**Work instructions**
Output the entire listing that follows verbatim.
*** Opening Record excerpts ***
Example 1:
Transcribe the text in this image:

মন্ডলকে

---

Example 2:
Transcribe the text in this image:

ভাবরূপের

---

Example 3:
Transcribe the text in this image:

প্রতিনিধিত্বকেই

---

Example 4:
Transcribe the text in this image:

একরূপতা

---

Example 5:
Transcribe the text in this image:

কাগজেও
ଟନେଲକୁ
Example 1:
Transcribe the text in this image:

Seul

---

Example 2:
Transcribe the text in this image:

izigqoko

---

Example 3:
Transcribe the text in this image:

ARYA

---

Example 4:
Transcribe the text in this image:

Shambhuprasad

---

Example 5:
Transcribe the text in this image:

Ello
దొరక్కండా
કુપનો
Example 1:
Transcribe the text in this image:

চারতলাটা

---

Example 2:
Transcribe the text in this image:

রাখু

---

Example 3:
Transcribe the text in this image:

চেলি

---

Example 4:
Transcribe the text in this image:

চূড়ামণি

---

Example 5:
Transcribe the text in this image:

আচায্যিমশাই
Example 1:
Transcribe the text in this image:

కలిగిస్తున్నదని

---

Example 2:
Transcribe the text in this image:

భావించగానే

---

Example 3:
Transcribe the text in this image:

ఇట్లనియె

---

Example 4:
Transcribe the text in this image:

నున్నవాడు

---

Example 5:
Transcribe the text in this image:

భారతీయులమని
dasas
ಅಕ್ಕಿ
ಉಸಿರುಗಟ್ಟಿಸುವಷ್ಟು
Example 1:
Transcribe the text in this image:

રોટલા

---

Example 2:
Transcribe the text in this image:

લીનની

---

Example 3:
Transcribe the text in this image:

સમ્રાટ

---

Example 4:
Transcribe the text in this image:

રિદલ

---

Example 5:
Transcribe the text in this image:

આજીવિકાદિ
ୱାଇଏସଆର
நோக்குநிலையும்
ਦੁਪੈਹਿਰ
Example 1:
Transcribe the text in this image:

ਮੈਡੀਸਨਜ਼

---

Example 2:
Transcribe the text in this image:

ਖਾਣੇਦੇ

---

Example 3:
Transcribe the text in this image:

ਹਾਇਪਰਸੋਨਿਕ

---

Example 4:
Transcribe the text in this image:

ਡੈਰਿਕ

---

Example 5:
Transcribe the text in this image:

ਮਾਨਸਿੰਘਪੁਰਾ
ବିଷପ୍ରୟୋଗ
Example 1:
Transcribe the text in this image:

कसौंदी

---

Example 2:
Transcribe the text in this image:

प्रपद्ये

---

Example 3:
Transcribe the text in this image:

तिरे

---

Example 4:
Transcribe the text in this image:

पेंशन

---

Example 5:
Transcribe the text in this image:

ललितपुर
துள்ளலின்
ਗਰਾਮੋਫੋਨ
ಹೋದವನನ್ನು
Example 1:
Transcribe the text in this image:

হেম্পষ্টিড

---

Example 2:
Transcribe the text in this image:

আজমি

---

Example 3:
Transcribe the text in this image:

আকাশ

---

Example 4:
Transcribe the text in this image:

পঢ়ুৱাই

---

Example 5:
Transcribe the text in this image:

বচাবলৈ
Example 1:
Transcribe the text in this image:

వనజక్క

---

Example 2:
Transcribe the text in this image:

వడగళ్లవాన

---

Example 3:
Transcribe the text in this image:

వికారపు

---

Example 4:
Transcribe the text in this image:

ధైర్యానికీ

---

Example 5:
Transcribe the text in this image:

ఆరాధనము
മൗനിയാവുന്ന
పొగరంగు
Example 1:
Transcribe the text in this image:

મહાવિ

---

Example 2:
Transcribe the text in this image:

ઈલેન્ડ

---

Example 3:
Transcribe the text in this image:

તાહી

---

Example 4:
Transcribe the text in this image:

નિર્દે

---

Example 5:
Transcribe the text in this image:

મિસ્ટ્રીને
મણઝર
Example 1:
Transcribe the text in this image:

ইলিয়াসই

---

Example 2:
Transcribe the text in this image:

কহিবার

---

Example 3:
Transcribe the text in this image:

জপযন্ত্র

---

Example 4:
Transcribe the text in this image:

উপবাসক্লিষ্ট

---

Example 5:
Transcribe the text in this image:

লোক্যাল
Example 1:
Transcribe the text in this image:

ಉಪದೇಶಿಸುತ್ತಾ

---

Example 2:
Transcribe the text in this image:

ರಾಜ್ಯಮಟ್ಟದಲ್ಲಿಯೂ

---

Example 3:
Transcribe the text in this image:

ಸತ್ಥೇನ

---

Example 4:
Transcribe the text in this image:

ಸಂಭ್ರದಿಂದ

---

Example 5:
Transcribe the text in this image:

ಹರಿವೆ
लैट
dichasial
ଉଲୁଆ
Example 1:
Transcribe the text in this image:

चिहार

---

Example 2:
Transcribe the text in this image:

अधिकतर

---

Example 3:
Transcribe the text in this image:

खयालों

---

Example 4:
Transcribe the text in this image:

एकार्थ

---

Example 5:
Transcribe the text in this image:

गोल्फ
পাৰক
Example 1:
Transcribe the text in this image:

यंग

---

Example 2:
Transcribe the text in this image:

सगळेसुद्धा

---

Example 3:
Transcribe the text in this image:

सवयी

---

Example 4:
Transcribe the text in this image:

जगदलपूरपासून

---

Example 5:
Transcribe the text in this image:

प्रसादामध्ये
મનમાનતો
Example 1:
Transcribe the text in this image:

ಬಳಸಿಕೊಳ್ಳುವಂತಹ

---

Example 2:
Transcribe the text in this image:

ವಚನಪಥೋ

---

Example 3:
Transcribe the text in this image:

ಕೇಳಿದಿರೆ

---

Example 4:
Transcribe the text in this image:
*** Closing Record excerpts ***
**Output**
Example 1:
Transcribe the text in this image:

মন্ডলকে

---

Example 2:
Transcribe the text in this image:

ভাবরূপের

---

Example 3:
Transcribe the text in this image:

প্রতিনিধিত্বকেই

---

Example 4:
Transcribe the text in this image:

একরূপতা

---

Example 5:
Transcribe the text in this image:

কাগজেও
ଟନେଲକୁ
Example 1:
Transcribe the text in this image:

Seul

---

Example 2:
Transcribe the text in this image:

izigqoko

---

Example 3:
Transcribe the text in this image:

ARYA

---

Example 4:
Transcribe the text in this image:

Shambhuprasad

---

Example 5:
Transcribe the text in this image:

Ello
దొరక్కండా
કુપનો
Example 1:
Transcribe the text in this image:

চারতলাটা

---

Example 2:
Transcribe the text in this image:

রাখু

---

Example 3:
Transcribe the text in this image:

চেলি

---

Example 4:
Transcribe the text in this image:

চূড়ামণি

---

Example 5:
Transcribe the text in this image:

আচায্যিমশাই
Example 1:
Transcribe the text in this image:

కలిగిస్తున్నదని

---

Example 2:
Transcribe the text in this image:

భావించగానే

---

Example 3:
Transcribe the text in this image:

ఇట్లనియె

---

Example 4:
Transcribe the text in this image:

నున్నవాడు

---

Example 5:
Transcribe the text in this image:

భారతీయులమని
dasas
ಅಕ್ಕಿ
ಉಸಿರುಗಟ್ಟಿಸುವಷ್ಟು
Example 1:
Transcribe the text in this image:

રોટલા

---

Example 2:
Transcribe the text in this image:

લીનની

---

Example 3:
Transcribe the text in this image:

સમ્રાટ

---

Example 4:
Transcribe the text in this image:

રિદલ

---

Example 5:
Transcribe the text in this image:

આજીવિકાદિ
ୱାଇଏସଆର
நோக்குநிலையும்
ਦੁਪੈਹਿਰ
Example 1:
Transcribe the text in this image:

ਮੈਡੀਸਨਜ਼

---

Example 2:
Transcribe the text in this image:

ਖਾਣੇਦੇ

---

Example 3:
Transcribe the text in this image:

ਹਾਇਪਰਸੋਨਿਕ

---

Example 4:
Transcribe the text in this image:

ਡੈਰਿਕ

---

Example 5:
Transcribe the text in this image:

ਮਾਨਸਿੰਘਪੁਰਾ
ବିଷପ୍ରୟୋଗ
Example 1:
Transcribe the text in this image:

कसौंदी

---

Example 2:
Transcribe the text in this image:

प्रपद्ये

---

Example 3:
Transcribe the text in this image:

तिरे

---

Example 4:
Transcribe the text in this image:

पेंशन

---

Example 5:
Transcribe the text in this image:

ललितपुर
துள்ளலின்
ਗਰਾਮੋਫੋਨ
ಹೋದವನನ್ನು
Example 1:
Transcribe the text in this image:

হেম্পষ্টিড

---

Example 2:
Transcribe the text in this image:

আজমি

---

Example 3:
Transcribe the text in this image:

আকাশ

---

Example 4:
Transcribe the text in this image:

পঢ়ুৱাই

---

Example 5:
Transcribe the text in this image:

বচাবলৈ
Example 1:
Transcribe the text in this image:

వనజక్క

---

Example 2:
Transcribe the text in this image:

వడగళ్లవాన

---

Example 3:
Transcribe the text in this image:

వికారపు

---

Example 4:
Transcribe the text in this image:

ధైర్యానికీ

---

Example 5:
Transcribe the text in this image:

ఆరాధనము
മൗനിയാവുന്ന
పొగరంగు
Example 1:
Transcribe the text in this image:

મહાવિ

---

Example 2:
Transcribe the text in this image:

ઈલેન્ડ

---

Example 3:
Transcribe the text in this image:

તાહી

---

Example 4:
Transcribe the text in this image:

નિર્દે

---

Example 5:
Transcribe the text in this image:

મિસ્ટ્રીને
મણઝર
Example 1:
Transcribe the text in this image:

ইলিয়াসই

---

Example 2:
Transcribe the text in this image:

কহিবার

---

Example 3:
Transcribe the text in this image:

জপযন্ত্র

---

Example 4:
Transcribe the text in this image:

উপবাসক্লিষ্ট

---

Example 5:
Transcribe the text in this image:

লোক্যাল
Example 1:
Transcribe the text in this image:

ಉಪದೇಶಿಸುತ್ತಾ

---

Example 2:
Transcribe the text in this image:

ರಾಜ್ಯಮಟ್ಟದಲ್ಲಿಯೂ

---

Example 3:
Transcribe the text in this image:

ಸತ್ಥೇನ

---

Example 4:
Transcribe the text in this image:

ಸಂಭ್ರದಿಂದ

---

Example 5:
Transcribe the text in this image:

ಹರಿವೆ
लैट
dichasial
ଉଲୁଆ
Example 1:
Transcribe the text in this image:

चिहार

---

Example 2:
Transcribe the text in this image:

अधिकतर

---

Example 3:
Transcribe the text in this image:

खयालों

---

Example 4:
Transcribe the text in this image:

एकार्थ

---

Example 5:
Transcribe the text in this image:

गोल्फ
পাৰক
Example 1:
Transcribe the text in this image:

यंग

---

Example 2:
Transcribe the text in this image:

सगळेसुद्धा

---

Example 3:
Transcribe the text in this image:

सवयी

---

Example 4:
Transcribe the text in this image:

जगदलपूरपासून

---

Example 5:
Transcribe the text in this image:

प्रसादामध्ये
મનમાનતો
Example 1:
Transcribe the text in this image:

ಬಳಸಿಕೊಳ್ಳುವಂತಹ

---

Example 2:
Transcribe the text in this image:

ವಚನಪಥೋ

---

Example 3:
Transcribe the text in this image:

ಕೇಳಿದಿರೆ

---

Example 4:
Transcribe the text in this image:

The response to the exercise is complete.